Con citazione notificata il 24 febbraio 1999 M.S. convenne innanzi al Tribunale di Caltanisetta A.B. e A.S. al fine di sentir dichiarare il suo diritto di riscattare il fondo rustico agli stessi alienato da N.V. in violazione del diritto di prelazione a lei spettante, in quanto coltivatrice diretta, proprietaria di un terreno confinante con quello compravenduto.
Espose nell’atto introduttivo che con raccomandata del 17 luglio 1998 il N. le aveva comunicato di avere stipulato con gli odierni convenuti un preliminare di vendita del predetto predio, invitandola ad esercitare il diritto di prelazione riconosciutole dalla legge; che con lettera del successivo giorno 22 ella aveva dichiarato di volersene avvalere;
che infatti, convocata con telegramma del 17 agosto 1998, per la stipula del rogito il giorno successivo, si era presentata all’appuntamento portando con sé il corrispettivo pattuito in assegni circolari; che alla sottoscrizione del contratto non si era tuttavia addivenuti, avendo il N. inopinatamente contestato il possesso, da parte della S. , dei requisiti richiesti dalla legge per l’esercizio della prelazione, e tanto benché già in precedenza, su invito del medesimo proprietario, ella avesse inoltrato tutta. La documentazione dimostrativa della sussistenza di quelle condizioni; che il medesimo giorno, e cioè il 18 agosto 1998, il N. aveva venduto il predio alla B. e all’A. .
Costituitisi in giudizio, i convenuti contestarono le avverse pretese.

○ ○ ○ ○

* _Consegna_
Nell'estratto sulla causa per il riscatto del fondo rustico, davanti a quale tribunale M.S. convenne A.B. e A.S.? L'elenco qui sotto è materiale separato dall'estratto.

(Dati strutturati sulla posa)
○ ○ ○ ○

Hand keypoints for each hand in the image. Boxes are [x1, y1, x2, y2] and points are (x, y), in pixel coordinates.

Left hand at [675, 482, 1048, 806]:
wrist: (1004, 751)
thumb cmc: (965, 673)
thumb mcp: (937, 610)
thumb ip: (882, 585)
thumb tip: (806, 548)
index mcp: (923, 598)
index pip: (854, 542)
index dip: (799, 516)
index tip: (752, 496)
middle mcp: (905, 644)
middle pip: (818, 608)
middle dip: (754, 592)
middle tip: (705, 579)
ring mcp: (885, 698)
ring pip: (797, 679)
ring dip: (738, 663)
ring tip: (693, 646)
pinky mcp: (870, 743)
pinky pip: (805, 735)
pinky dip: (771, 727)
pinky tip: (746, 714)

○ ○ ○ ○

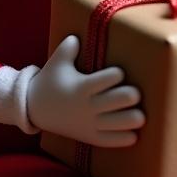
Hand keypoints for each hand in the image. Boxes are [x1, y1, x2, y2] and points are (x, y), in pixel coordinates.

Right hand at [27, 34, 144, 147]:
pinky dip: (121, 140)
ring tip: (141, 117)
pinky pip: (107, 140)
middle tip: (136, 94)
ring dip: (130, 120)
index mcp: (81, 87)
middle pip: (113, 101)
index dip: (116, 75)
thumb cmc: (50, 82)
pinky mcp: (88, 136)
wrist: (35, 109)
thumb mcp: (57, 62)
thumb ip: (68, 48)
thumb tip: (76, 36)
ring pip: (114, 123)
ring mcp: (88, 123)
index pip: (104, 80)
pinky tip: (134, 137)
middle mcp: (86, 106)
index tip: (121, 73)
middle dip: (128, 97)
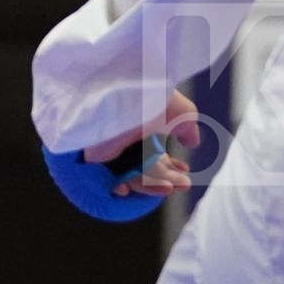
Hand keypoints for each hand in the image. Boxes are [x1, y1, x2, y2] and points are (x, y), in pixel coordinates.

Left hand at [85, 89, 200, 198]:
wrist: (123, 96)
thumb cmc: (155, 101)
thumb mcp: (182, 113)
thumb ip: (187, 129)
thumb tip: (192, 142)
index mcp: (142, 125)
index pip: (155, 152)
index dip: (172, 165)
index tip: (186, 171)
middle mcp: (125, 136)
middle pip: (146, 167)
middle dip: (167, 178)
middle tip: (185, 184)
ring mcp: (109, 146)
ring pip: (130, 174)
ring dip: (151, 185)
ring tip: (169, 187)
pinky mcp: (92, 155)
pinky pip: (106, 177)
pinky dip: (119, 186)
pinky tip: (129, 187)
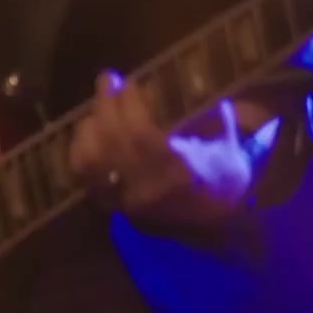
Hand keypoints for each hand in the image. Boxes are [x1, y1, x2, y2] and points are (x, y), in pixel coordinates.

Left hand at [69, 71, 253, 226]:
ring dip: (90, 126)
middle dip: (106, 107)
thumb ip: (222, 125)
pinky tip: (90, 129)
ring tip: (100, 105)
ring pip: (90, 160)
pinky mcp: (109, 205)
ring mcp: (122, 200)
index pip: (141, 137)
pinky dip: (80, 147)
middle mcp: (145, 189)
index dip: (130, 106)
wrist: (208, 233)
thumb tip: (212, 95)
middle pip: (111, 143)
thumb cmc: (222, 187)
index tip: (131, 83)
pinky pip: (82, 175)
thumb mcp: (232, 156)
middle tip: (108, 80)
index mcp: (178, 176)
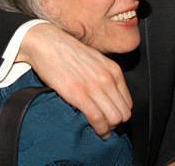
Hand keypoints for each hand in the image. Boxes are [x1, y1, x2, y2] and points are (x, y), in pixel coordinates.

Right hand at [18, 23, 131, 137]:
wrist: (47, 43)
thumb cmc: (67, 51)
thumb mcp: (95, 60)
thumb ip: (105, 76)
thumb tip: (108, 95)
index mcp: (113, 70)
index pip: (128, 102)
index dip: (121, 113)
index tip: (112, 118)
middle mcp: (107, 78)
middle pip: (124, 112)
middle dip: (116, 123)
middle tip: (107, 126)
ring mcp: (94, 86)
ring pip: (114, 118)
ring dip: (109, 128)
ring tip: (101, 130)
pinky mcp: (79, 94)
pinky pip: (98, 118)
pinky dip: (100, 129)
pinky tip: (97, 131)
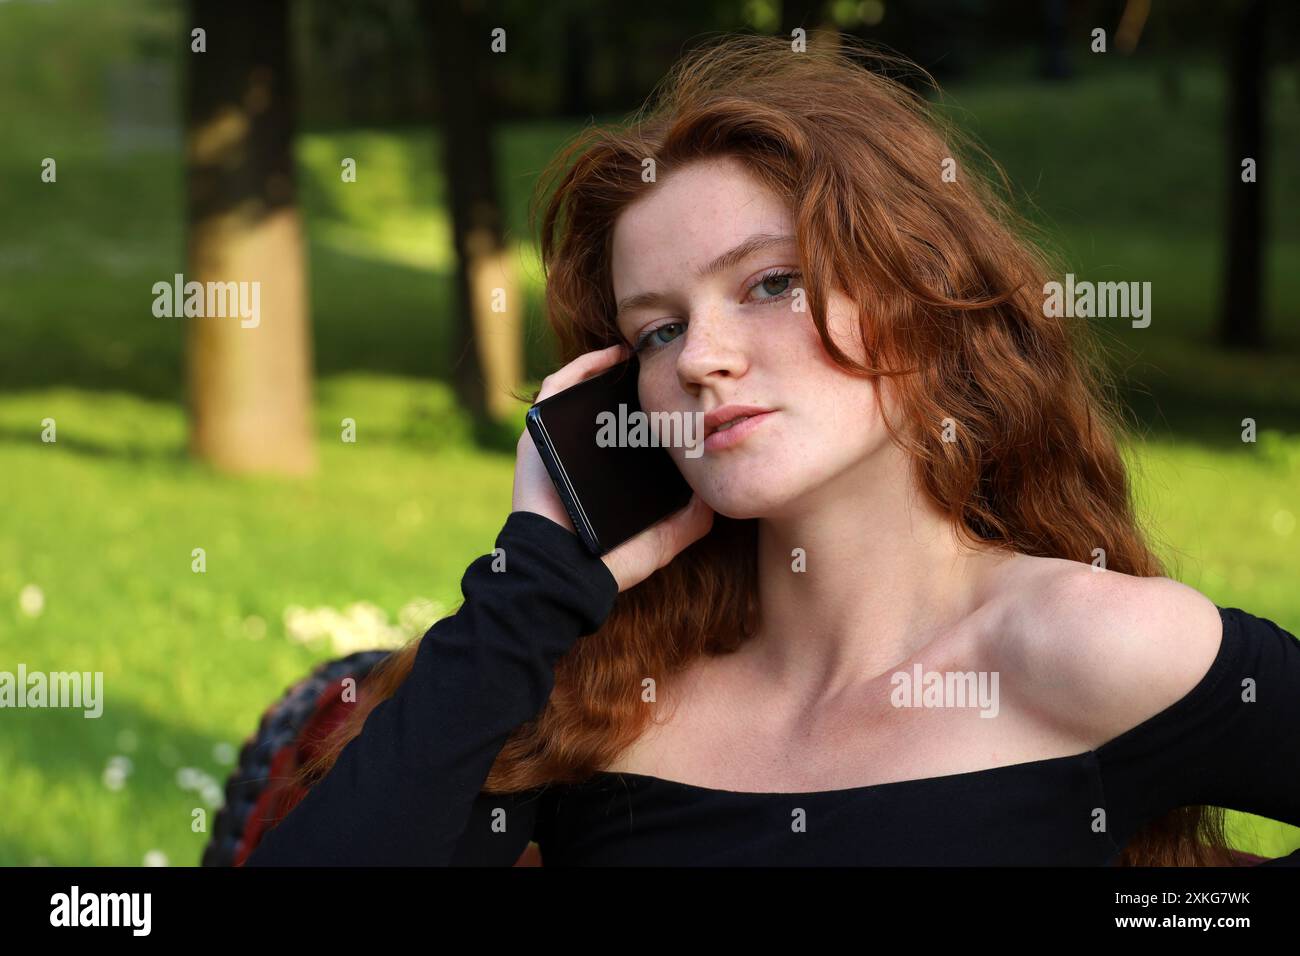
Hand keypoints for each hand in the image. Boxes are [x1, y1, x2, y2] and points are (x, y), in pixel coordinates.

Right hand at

○ ○ ○ ○

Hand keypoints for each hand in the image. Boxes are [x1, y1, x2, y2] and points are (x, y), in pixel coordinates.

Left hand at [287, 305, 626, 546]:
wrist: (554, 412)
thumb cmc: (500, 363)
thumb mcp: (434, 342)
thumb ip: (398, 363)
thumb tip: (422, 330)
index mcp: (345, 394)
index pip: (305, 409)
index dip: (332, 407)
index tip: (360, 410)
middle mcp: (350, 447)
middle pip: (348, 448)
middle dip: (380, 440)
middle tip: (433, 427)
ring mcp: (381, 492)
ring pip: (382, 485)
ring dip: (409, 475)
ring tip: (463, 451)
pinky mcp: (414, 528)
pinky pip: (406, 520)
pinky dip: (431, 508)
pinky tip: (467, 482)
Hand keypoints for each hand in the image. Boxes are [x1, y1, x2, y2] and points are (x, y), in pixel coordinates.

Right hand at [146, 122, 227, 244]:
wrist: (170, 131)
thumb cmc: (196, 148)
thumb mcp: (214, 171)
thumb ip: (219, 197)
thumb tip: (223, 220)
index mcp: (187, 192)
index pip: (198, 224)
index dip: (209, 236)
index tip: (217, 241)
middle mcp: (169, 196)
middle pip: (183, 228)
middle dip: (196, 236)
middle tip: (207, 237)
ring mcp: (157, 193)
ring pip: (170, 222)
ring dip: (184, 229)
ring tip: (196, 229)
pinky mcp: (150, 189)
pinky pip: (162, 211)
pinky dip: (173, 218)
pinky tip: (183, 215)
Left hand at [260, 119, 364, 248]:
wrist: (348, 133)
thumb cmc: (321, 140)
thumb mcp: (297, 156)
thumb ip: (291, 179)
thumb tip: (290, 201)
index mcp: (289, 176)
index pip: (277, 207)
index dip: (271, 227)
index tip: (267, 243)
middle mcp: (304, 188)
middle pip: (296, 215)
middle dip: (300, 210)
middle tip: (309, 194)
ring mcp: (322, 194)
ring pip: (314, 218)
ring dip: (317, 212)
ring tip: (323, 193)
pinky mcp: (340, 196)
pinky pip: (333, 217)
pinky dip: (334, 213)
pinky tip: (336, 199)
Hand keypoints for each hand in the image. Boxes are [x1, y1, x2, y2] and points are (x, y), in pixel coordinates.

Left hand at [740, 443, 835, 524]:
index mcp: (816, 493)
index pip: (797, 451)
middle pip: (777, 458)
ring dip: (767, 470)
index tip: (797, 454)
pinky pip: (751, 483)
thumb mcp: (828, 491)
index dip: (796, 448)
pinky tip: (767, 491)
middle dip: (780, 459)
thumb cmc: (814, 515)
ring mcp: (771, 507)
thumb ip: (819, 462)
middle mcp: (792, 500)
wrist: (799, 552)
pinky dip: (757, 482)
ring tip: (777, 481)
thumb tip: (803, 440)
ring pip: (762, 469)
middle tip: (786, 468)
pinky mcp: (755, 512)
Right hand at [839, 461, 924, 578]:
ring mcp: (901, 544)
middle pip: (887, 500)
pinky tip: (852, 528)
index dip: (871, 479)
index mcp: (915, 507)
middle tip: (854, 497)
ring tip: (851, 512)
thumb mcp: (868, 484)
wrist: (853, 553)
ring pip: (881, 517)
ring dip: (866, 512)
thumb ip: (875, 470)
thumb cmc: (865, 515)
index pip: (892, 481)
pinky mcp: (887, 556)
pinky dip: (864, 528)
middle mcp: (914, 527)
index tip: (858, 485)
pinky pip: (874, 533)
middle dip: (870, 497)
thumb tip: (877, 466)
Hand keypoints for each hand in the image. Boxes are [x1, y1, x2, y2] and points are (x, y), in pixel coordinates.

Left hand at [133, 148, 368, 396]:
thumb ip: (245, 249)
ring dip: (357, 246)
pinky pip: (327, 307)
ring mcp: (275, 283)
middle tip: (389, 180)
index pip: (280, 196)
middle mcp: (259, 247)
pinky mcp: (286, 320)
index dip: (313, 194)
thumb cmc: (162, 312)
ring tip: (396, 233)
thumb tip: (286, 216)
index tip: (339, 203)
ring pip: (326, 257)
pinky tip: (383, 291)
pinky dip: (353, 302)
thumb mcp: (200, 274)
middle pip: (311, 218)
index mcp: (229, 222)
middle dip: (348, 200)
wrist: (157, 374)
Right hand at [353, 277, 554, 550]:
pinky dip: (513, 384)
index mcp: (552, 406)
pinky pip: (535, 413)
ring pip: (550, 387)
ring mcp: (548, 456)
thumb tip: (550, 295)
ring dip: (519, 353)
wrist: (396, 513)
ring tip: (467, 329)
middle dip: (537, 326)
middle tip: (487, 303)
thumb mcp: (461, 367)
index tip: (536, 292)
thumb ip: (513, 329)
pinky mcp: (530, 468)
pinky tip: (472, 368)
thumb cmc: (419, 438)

○ ○ ○ ○

* _Soluzione svolta_
Davanti al Tribunale di Caltanisetta.